Anglican-Episcopal formation goes beyond the clergy. In recent years, the diocese has committed “to teach, baptize and nurture new believes,” the second of the Five Marks of Mission, and the Rev. Alberto Pinzón, of St. Paul’s Church in Bogotá, is working to implement a diocesan-wide evangelism program to invite, inspire and transform individuals, and building up parishes.
“They [people joining the Episcopal Church] need to understand what it means to be Anglican,” said Duque.
Given the country’s geography and the costs associated with meeting, the clergy, laity and diocesan leadership typically meet twice annually. Besides providing a place for elections and budget discussions, the convention provides time for workshops focused on continuing education and leadership development.
The most recent diocesan convention included workshops on gender and on the full inclusion of not only LGBT people but also displaced and other marginalized people; church history; and self-sustainability.
Bishop Carlos López-Lozano, bishop of the Spanish Reformed Episcopal Church, traveled from Madrid to attend convention. Over two sessions, he gave a history of the church, including the reformed church’s story of sustainability.
For the most part, he said, the Episcopal Church in Spain began as an indigenous church and therefore didn’t receive outside support, with the exception of a period following the Spanish Civil War when the church paid its priests salaries with funds from the World Council of Churches.
“When it ended, the church needed to reorganize things,” said Lopez. “When you have money, you don’t think about self-sustainability.”
It’s important that people in the church understand that the church needs money to carry out its mission, and that in stewardship campaigns everyone be involved, he said. In solidarity, the larger churches help the smaller churches with their mission.
“It’s about changing minds about what we are capable of doing,” said Lopez.

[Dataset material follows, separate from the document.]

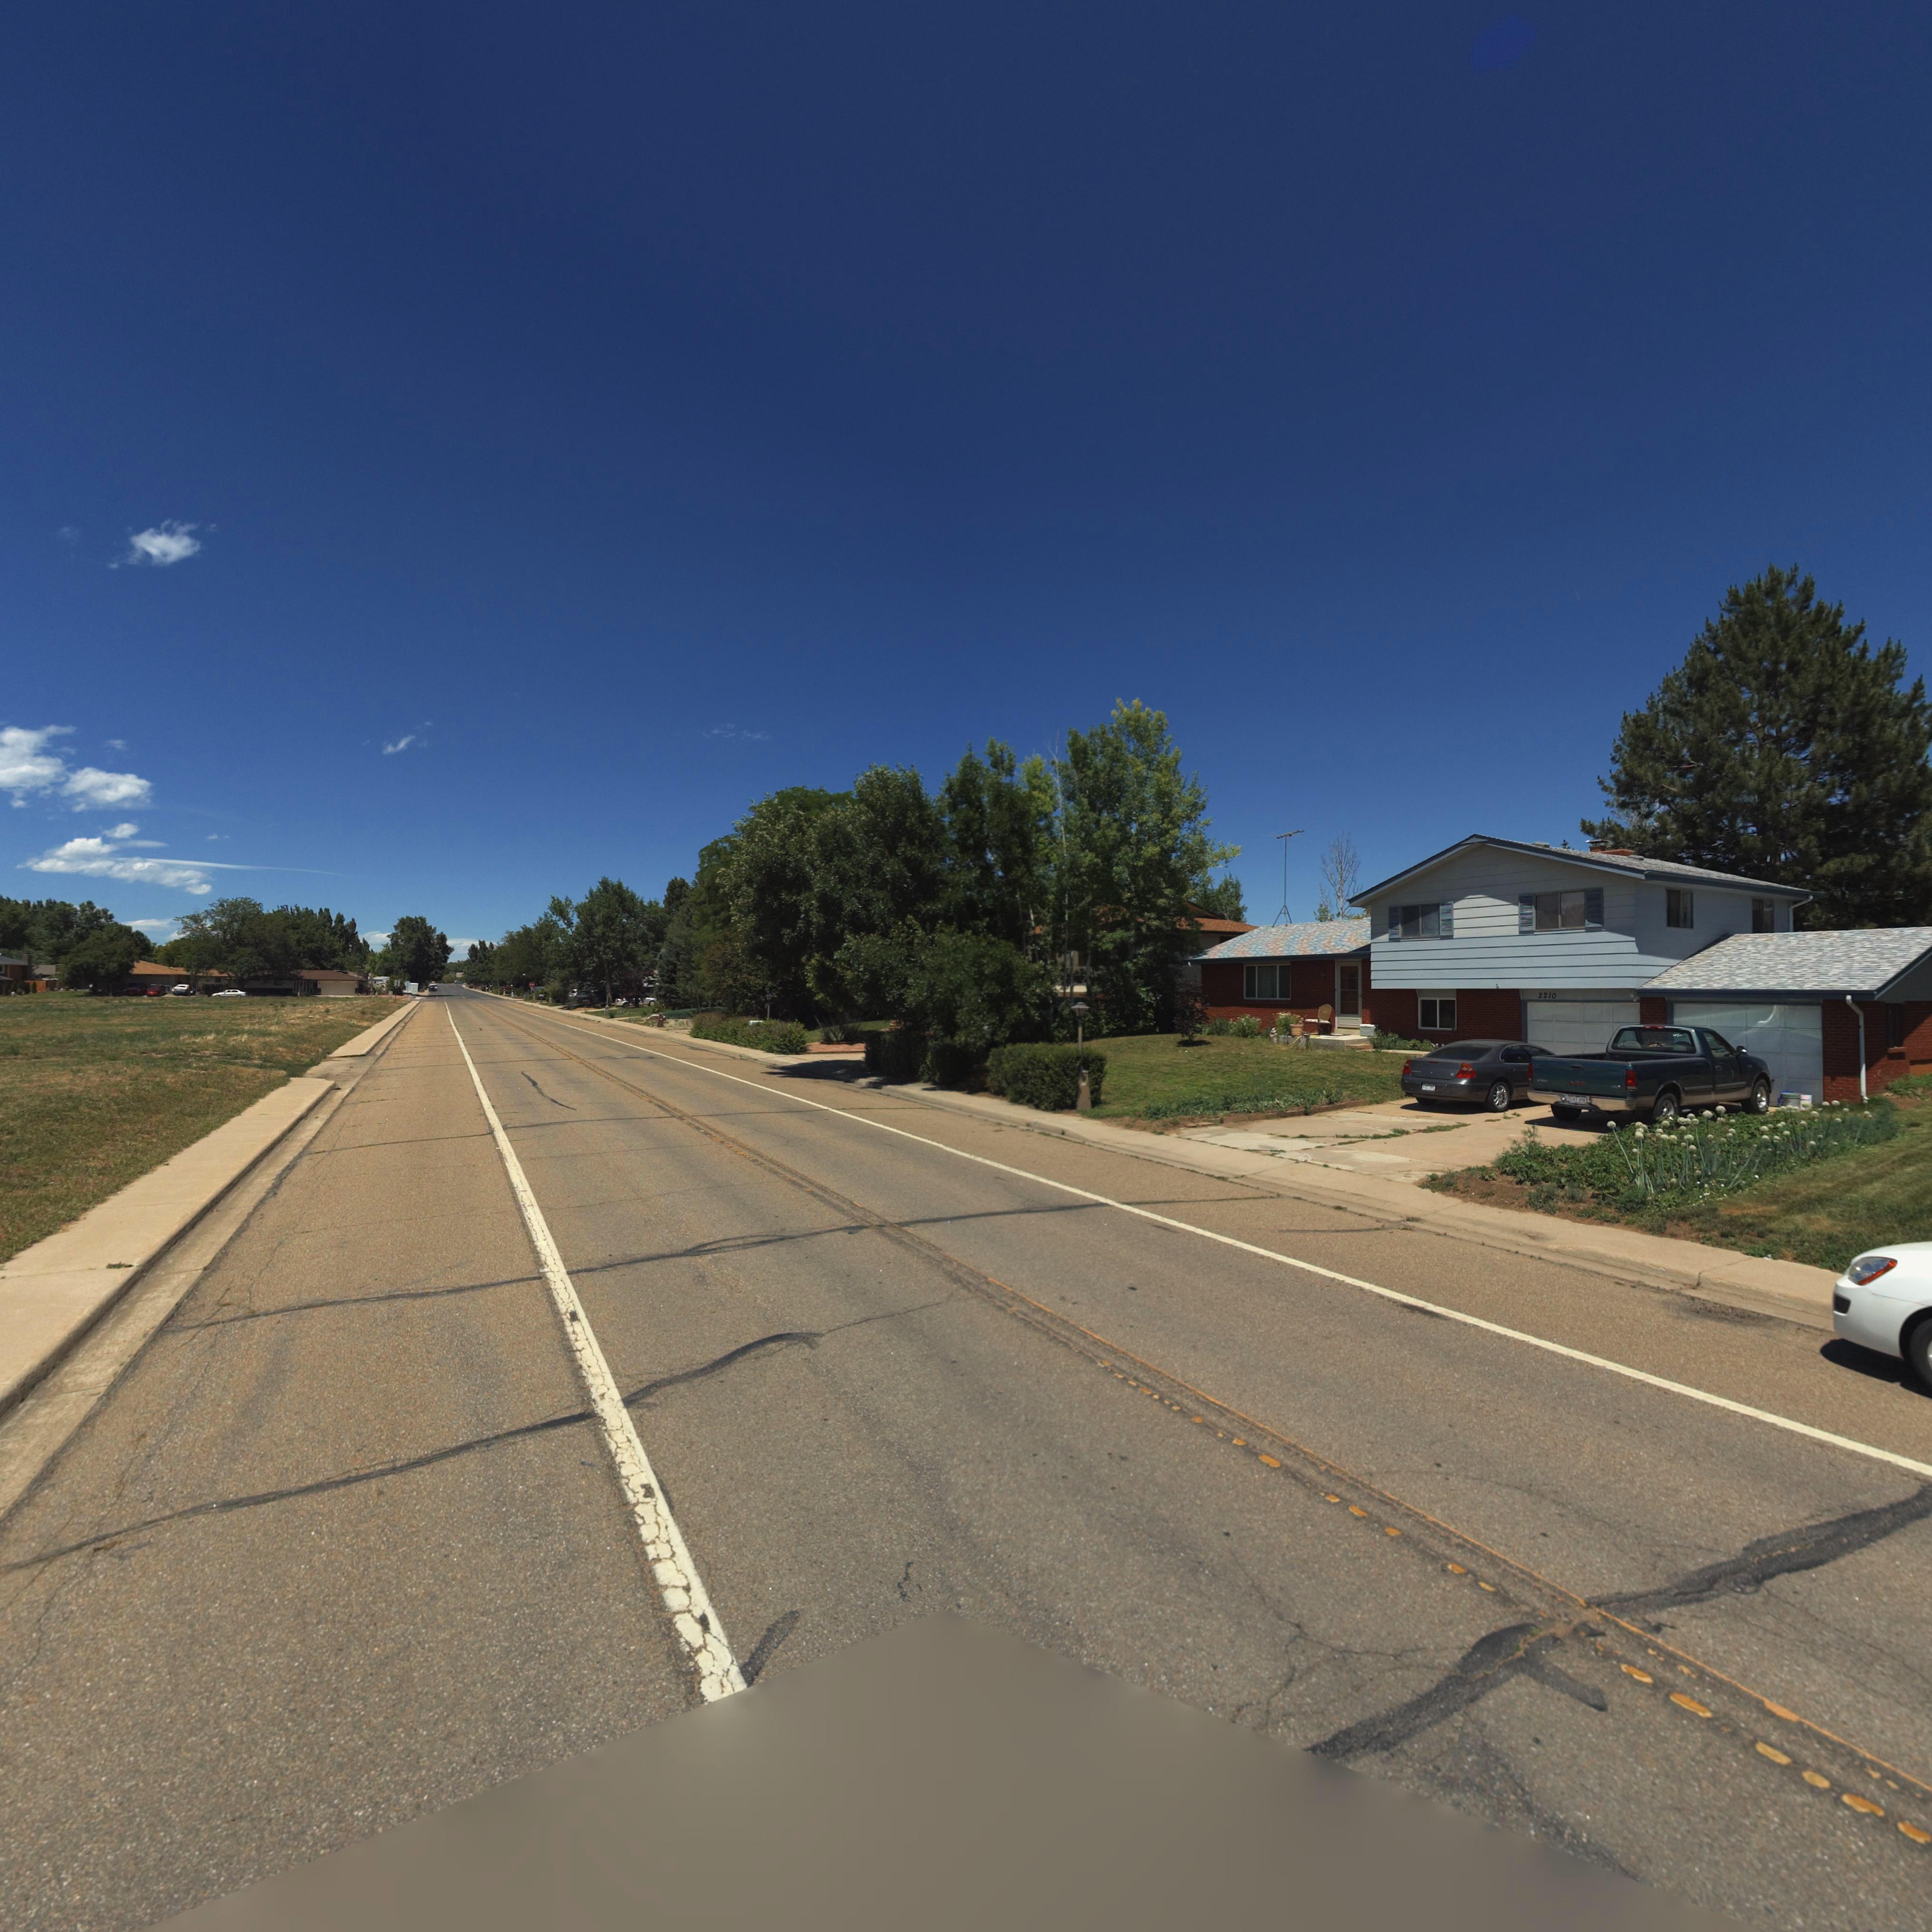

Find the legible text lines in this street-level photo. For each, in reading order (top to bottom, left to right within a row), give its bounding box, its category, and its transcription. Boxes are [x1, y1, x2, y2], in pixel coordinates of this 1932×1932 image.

[1538, 992, 1557, 999] StreetNumber: 2210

Duque and the other bishops of Province IX have come to realize that prevailing regional circumstances call for new direction, he said. “In virtue of that, we have decided to adopt an integral sustainable-development strategy in each one of our dioceses.”
The Episcopal Church historically has supported the Province IX churches through a block-grant program, which provides the dioceses with operating funds amounting to $2.9 million in the current triennium. Colombia receives $127,400 annually toward its $241,250 budget.
During a July 2013 meeting of lay and ordained leaders of Province IX and Episcopal Church Center staff, the consensus was that “the current relationship between the dioceses of Province IX and the rest of the Episcopal Church is influenced by the nature of the historical block grants that establish a relationship of dependency. This is not spiritually healthy, either for the ‘dependent’ or the ‘depended upon,’” according to a document that was released following the meeting. The document created by the Mark 2 Mission group was born of a longer conversation that began in earnest in March 2011 with a conference in Tela, Honduras.
In February, on the recommendation of the Second Mark of Mission working group (a group convened by the staff of the Domestic and Foreign Missionary Society), the Episcopal Church’s Executive Council agreed to an 18-year plan for “self-sufficiency” to move to sustainable mission and ministry in Province IX.
The other Province IX churches are, in South America, Ecuador Central, Ecuador Litoral, and Venezuela; in the Caribbean, the Dominican Republic and Puerto Rico; and in Central America, Honduras.
— Lynette Wilson is an editor and reporter for the Episcopal News Service.